While in exile, he played for Real Madrid from 1958-1966. Having joined Madrid at the age of 31, he found it difficult to adjust to a new country. Despite this, and being overweight with a beer-belly, he scored 21 goals in 24 La Liga matches in his first season. His partnership with Alfredo Di Stefano at Real Madrid is considered to be one of the most dreaded strike-force, in football history. He was the Spanish League top scorer for four seasons- 1959, 1960, 1962, 1963, at a time when Di Stefano was also playing. Di Stefano once said of Puskas, "He deserved ten out of ten as a player, and a man". He played his last European Cup in 1966, where he scored 5 goals in 3 matches which included a quartet against Feyenoord.
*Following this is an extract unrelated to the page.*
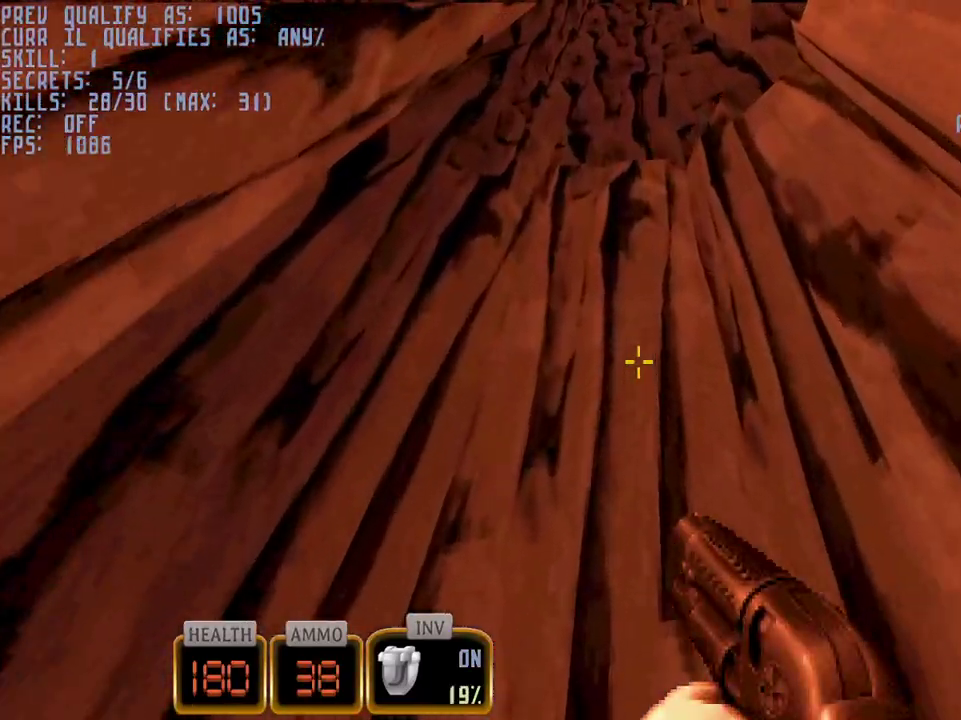
{"keys": ["space"], "mouse": [], "events": []}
After retiring as a player, Puskas coached Panathinaikos and helped them win two domestic league championships. They also reached the European Cup final in 1971 when they lost to Ajax under Rinus Michels led by Johan Cruijff. This is the only time a Greek club has reached a European Cup final, to date. When Panathinaikos went to Madrid to play a friendly match, the 100,000 strong crowd at the grandstand is reported to have cheered for Pancho, which was his nickname at Real Madrid. For his Greek fans, he represented two legendary characters - Ulysses and Alexis Zorba. Ulysses because he travelled across the world, won many hearts and went back to his home country when he grew old and Alexis Zorba because he was full of life.
Puskas was diagnosed with Alzheimer's disease in 2000 and he passed away in 2006. He was accorded a state funeral in Hungary.
I don't know if Puskas is the greatest football player of the 20th century, but certainly he was a warm leader, a player of exceptional quality, a compassionate man and a champion of the human spirit.